2. Le déculpabiliser
L alcoolique a, certes sa part de responsabilité dans la voie dangereuse qui, jusqu’ici, a été la sienne. Il a pu faire preuve d’imprudence, d’inconséquence, de faiblesse de caractère, d’un goût trop prononcé pour les avantages que lui apporte l’alcool. Mais il n’en est certainement pas le seul responsable. Beaucoup de facteurs ont concouru à le placer dans sa situation présente. Nul ne songerait à lui faire porter la responsabilité de sa constitution physique, de l’équipement enzymatique de son foie, des maladies qui peuvent l’affecter, de son âge, etc.
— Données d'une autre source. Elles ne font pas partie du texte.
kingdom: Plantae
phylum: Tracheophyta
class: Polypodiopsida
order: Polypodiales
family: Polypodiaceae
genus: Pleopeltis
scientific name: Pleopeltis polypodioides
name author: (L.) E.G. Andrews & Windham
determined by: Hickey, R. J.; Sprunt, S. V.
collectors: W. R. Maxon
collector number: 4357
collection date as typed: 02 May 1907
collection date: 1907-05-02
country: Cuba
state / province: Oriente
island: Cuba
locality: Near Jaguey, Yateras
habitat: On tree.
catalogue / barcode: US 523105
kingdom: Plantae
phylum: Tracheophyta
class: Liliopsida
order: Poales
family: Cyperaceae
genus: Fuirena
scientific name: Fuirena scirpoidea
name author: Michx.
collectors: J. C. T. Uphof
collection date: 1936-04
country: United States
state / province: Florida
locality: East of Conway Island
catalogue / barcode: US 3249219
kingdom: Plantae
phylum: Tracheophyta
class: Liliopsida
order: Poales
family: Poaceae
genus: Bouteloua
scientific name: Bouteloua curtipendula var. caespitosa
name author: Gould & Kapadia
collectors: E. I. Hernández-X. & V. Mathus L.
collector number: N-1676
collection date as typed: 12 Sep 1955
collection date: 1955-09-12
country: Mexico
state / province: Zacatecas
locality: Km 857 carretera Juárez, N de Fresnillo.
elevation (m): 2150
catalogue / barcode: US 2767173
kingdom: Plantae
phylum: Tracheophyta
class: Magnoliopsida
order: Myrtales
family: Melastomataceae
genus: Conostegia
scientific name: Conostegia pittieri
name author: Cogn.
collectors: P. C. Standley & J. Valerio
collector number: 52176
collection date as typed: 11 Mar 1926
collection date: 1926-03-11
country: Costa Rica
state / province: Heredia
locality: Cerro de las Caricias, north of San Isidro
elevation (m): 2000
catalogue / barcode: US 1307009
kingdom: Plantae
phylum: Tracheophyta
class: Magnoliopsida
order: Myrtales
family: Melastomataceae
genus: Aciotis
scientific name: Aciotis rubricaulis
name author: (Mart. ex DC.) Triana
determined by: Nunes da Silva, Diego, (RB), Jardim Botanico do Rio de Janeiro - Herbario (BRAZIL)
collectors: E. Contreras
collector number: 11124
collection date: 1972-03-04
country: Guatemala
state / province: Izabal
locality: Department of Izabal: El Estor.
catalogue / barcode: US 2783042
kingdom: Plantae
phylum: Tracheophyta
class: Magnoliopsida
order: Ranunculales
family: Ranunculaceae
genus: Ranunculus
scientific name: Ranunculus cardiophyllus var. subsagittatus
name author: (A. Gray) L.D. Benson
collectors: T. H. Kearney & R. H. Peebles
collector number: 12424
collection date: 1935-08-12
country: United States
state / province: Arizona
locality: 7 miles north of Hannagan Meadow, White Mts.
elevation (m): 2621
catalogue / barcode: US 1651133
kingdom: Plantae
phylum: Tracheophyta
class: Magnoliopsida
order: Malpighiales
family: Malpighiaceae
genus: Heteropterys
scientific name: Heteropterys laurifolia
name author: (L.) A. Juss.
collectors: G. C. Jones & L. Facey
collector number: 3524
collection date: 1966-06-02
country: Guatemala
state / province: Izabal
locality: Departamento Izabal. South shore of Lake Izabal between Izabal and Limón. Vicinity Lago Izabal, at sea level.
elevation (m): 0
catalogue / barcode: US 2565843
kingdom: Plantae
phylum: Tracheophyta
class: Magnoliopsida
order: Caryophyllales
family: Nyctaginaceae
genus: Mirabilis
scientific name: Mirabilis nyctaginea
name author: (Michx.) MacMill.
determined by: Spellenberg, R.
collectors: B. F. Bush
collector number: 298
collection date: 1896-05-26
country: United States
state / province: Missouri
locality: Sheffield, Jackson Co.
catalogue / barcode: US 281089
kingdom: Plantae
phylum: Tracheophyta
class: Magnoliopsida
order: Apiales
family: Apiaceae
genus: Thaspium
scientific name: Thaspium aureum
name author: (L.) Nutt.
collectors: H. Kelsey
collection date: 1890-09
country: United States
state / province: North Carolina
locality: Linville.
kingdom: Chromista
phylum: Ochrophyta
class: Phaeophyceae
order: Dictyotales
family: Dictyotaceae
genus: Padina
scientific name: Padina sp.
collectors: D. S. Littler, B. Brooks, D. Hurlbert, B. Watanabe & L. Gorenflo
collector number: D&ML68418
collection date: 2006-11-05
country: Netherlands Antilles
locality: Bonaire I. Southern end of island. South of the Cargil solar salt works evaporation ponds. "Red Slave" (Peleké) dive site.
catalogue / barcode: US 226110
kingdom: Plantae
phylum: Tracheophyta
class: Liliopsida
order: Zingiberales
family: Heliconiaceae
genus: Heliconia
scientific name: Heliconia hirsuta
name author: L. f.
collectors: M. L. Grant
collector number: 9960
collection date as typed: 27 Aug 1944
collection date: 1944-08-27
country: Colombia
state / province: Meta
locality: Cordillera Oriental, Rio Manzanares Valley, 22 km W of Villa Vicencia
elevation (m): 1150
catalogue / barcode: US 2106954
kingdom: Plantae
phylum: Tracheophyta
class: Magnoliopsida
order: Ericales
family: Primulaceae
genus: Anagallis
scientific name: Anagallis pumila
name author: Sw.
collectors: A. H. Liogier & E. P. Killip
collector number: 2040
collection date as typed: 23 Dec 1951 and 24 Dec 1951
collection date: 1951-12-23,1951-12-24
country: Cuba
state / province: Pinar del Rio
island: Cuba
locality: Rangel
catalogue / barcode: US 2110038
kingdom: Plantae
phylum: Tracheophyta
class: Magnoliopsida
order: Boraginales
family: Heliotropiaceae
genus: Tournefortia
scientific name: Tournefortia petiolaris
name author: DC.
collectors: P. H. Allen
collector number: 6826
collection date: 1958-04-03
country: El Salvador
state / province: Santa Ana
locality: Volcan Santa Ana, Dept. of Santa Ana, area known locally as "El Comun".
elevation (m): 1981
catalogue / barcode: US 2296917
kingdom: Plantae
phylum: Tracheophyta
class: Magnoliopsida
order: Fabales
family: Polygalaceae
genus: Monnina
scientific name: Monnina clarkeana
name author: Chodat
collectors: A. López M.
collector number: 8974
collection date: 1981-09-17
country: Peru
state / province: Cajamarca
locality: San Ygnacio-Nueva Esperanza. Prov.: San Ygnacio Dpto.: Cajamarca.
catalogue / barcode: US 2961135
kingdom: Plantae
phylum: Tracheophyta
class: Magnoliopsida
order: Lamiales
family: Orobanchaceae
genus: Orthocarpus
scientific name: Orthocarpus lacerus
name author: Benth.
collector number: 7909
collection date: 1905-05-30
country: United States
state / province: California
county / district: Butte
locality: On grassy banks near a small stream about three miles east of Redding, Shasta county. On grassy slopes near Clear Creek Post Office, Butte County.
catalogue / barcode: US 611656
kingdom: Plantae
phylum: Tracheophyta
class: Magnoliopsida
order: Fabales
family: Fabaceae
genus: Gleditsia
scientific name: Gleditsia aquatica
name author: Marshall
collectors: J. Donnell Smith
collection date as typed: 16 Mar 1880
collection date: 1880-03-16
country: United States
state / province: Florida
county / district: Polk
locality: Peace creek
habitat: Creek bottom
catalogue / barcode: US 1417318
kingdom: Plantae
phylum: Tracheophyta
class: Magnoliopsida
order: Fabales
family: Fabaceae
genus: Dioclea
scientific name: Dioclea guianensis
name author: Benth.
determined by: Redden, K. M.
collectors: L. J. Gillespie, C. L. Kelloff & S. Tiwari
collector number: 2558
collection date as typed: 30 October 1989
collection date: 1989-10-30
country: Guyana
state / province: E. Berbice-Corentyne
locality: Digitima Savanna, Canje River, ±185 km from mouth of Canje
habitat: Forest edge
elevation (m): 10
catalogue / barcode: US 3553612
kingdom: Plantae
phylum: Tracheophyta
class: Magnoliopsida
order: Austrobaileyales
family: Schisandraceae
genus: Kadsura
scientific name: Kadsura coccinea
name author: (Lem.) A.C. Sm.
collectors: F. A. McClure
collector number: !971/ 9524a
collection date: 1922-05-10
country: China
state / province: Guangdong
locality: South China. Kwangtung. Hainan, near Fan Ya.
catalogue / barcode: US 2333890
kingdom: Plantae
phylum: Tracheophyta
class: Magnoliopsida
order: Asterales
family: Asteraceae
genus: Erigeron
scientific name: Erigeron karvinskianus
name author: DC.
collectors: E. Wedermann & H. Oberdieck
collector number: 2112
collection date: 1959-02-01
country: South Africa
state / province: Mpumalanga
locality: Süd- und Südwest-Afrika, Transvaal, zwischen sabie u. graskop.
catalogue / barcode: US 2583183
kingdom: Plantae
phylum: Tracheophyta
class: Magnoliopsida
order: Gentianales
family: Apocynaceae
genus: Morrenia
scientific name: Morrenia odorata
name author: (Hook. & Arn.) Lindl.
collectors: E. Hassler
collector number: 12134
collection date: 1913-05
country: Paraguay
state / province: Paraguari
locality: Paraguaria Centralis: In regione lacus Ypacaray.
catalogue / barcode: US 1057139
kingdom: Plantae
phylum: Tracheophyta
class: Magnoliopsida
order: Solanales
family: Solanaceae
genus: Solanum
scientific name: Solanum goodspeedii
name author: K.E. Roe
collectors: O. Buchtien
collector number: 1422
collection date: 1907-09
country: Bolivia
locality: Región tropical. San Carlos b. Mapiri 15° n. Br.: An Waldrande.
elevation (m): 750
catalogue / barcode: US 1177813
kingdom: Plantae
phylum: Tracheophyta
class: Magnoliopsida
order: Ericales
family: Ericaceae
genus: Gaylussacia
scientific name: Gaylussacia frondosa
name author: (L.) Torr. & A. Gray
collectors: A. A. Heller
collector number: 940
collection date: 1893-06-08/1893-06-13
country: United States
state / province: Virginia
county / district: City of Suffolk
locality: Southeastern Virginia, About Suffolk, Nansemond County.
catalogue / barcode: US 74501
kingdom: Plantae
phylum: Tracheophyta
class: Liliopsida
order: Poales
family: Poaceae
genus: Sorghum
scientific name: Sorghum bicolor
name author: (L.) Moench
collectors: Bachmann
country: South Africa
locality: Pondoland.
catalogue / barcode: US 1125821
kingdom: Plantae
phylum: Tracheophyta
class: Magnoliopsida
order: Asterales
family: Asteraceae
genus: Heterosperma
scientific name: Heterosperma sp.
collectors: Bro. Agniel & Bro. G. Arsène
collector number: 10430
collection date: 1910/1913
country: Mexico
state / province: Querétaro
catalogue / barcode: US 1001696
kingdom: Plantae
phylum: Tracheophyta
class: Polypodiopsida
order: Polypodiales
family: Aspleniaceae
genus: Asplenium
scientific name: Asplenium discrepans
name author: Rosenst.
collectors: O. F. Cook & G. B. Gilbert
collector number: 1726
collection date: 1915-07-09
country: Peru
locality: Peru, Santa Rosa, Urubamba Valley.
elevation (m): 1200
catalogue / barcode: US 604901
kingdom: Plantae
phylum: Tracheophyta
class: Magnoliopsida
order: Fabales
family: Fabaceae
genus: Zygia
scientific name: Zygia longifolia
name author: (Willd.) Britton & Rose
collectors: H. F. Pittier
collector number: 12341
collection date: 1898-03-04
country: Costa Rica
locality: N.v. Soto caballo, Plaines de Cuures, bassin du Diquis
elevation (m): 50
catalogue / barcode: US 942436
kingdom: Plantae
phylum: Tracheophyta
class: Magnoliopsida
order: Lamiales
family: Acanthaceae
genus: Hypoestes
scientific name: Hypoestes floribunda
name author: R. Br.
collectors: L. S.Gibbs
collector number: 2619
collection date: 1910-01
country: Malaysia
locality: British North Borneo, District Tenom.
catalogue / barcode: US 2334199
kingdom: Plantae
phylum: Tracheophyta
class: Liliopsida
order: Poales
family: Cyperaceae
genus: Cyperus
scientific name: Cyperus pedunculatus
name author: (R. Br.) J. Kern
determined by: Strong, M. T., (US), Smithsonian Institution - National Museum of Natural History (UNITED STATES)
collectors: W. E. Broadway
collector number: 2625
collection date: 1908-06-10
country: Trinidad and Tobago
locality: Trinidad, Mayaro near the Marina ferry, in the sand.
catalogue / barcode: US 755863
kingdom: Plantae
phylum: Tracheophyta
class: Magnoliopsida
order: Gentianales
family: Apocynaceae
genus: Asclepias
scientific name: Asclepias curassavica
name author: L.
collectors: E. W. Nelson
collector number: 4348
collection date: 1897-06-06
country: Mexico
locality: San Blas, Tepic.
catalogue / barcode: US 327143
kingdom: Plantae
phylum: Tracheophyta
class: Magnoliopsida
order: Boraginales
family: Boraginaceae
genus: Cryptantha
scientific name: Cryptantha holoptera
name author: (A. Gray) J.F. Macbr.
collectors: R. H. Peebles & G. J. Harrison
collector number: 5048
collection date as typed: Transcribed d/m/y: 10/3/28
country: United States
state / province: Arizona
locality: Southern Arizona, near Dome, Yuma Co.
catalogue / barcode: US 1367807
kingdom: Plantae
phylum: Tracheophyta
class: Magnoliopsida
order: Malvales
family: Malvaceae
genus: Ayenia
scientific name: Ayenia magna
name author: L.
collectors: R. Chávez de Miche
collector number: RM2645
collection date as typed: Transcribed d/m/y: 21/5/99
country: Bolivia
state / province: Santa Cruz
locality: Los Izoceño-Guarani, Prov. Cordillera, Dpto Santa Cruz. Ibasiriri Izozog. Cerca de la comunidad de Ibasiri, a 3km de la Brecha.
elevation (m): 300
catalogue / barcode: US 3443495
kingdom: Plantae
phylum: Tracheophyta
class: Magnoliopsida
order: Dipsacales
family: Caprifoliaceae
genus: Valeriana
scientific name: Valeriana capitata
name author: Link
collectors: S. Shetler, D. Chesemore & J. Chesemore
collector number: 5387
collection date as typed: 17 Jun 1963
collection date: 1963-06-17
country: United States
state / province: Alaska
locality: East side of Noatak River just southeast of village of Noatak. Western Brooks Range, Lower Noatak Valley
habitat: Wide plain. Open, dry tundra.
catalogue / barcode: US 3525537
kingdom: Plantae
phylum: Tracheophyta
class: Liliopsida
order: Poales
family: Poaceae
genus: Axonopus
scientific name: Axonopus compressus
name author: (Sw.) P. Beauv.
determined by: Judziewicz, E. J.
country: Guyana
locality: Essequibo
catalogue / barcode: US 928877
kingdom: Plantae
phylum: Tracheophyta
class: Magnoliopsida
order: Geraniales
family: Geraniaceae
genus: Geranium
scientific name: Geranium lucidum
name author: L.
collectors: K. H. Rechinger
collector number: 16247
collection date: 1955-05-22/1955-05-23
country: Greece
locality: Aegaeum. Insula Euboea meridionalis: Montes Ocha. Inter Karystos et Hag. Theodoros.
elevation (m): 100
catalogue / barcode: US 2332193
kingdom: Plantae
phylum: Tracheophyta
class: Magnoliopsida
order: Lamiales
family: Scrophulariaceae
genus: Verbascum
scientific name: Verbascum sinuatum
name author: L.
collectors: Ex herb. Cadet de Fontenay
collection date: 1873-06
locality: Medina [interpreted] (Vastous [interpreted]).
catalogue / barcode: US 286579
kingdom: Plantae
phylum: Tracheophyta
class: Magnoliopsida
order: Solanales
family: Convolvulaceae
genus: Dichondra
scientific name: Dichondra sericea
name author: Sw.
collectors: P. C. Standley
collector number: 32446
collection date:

Peut-il être tenu pour responsable des conditions dans lesquelles il a vécu sa prime enfance, des difficultés familiales ou professionnelles qu’il a pu rencontrer avant de se mettre à boire, des chagrins qu’il a pu éprouver, des abandons dont il a pu être victime, des disparitions qui l’ont déséquilibré ? N’a-t-il pas été conduit vers l’alcool du fait de ses conditions d’existence au travail (contacts avec le public, travaux pénibles ou assoiffants, habitudes de groupe néfastes, etc.) ?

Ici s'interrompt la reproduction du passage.